Wedding ring detail shots are one of my favorite things to shoot! It took me a few years to refine and decide what my style was when it comes to wedding day details, and today I want to pass what I have learned along the way on to you! Below are just a few of the things I consider, and some steps I take to get the kind of ring shots you see in this post!
Gather Inspiration From Your Surroundings | One of the first things I do is gather all of the wedding day details when I arrive at an event. I love shooting the rings atop a wedding invitation or program. It is a great and easy way to tell the story of the day. After photographing the rings in this way, I shoot them in another location to ensure I have a variety of images to deliver to my client. It is important to gather inspiration in line with the aesthetic of the event. If the wedding is rustic (at a winery or in a barn) I might choose to shoot rings on a textured and distressed piece of wood, or in the grapes of a vineyard vine. On the other hand, if the wedding is at a ballroom I might choose to shoot on the marble steps or somewhere more reflective of the event. This is to ensure that when the entire wedding day gallery is delivered, each photo has the same heart and tells the authentic story of the day.
Shoot Several Variations | Be sure to shoot several variations, including rings in boxes, out of boxes, styled, and lay out flat. It is never a bad idea to have several images to choose from, and its great to give your clients a variety of options.
Use A Macro Lens | For so long I tried shooting these details with a 50, 85 or 35 mm lens. While I got some pretty good results, nothing compared to the images I took once I started using a 100mm macro f/2.8L IS lens. Man, talk about night and day difference! If you are a wedding photographer, it is definitely worth the investment to add this beauty to your gear. And yes, the IS version is worth it, trust me! When I am shooting on my Contax 645 I pop on a Hoya up close filter and get the same stunning results.
Play With Your Aperture | This one was huge for me. I was so concerned with my "style" being blown out, creamy- bokeh goodness that I never wanted to go past a 2.8 aperture when shooting. Finally I realized that in order to capture every single sparkly prong on a diamond, you have GOT to go up to a 4.5 or 5.0. Now, I shoot all my up close details at a higher aperture to capture every crevice. And because I am using a 100mm, I don't have to give up the background creaminess that I was so worried about.
Some Additional Tips
- Bring a bag of things to help style your photo at a wedding. I like to bring a small slab of marble, ribbon in various shades to match the bride's colors and a few Mrs. Boxes.
- Look for natural light when photographing your details.

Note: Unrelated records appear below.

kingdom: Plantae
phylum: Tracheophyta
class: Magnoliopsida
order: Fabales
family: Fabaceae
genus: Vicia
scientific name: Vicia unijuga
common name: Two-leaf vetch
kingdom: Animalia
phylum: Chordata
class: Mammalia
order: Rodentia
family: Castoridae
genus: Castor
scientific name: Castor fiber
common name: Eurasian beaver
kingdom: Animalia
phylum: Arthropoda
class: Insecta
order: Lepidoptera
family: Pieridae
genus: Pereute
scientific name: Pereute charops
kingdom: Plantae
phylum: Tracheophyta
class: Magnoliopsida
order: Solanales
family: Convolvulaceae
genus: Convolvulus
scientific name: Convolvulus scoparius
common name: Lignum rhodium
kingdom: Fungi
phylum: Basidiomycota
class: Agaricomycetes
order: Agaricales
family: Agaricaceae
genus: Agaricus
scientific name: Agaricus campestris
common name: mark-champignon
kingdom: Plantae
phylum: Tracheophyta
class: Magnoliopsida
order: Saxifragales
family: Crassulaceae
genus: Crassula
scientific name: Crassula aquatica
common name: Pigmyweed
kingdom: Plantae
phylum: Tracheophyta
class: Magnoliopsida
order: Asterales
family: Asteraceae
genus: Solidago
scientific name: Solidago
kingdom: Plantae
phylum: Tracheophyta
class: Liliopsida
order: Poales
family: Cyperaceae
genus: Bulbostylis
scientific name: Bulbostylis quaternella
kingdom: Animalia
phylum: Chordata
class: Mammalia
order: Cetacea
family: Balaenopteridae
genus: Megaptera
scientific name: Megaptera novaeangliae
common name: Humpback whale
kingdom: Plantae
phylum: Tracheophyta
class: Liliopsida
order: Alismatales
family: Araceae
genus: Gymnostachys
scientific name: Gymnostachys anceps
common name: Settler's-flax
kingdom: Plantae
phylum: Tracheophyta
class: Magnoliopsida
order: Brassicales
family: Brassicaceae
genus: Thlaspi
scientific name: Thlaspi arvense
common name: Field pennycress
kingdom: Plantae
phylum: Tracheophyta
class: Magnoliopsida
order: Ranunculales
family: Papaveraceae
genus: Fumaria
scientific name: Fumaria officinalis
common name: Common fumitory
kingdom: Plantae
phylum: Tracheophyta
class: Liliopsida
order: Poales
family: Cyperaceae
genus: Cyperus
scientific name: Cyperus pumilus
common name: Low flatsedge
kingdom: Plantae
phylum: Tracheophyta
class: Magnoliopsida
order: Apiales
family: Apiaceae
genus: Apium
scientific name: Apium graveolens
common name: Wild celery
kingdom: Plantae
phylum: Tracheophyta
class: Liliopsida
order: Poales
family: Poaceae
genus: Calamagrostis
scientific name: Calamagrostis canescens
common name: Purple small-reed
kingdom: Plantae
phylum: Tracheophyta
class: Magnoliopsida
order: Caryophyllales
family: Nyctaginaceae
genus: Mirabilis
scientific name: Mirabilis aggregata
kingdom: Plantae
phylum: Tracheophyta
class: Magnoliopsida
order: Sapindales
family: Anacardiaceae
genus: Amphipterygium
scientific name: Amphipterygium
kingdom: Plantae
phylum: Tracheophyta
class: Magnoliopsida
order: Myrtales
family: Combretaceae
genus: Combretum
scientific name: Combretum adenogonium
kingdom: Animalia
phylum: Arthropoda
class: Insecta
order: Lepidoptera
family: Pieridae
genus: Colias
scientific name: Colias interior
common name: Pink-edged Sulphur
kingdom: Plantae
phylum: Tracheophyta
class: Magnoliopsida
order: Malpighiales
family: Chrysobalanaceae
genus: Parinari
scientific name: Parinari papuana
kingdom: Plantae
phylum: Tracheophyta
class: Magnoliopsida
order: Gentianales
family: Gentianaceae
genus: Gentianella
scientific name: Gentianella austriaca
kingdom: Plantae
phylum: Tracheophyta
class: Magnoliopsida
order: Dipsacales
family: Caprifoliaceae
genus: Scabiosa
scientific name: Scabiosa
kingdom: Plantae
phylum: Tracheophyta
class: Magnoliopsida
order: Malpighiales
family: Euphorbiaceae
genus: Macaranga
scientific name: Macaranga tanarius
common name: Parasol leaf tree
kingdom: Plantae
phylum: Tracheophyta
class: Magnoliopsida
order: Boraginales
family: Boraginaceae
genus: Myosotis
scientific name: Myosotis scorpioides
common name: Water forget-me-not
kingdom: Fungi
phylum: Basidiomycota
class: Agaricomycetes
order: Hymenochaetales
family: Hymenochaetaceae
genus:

Place object near an area with the most natural light to ensure you can increase your aperture without having to bump up your ISO too much (and remember to keep that shutter speed no lower than 1/125th to avoid camera shake).
- Bring glue dots. If you've ever had clients with a groom who has a much larger ring than the bride and you can't get the rings to stand up, you'll know why I suggest bringing glue dots! You can simply glue dot the bands and manipulate them to stand or angle any direction you'd like. These glue dots are also especially helpful to tack down paper products and ribbon pieces on windy days.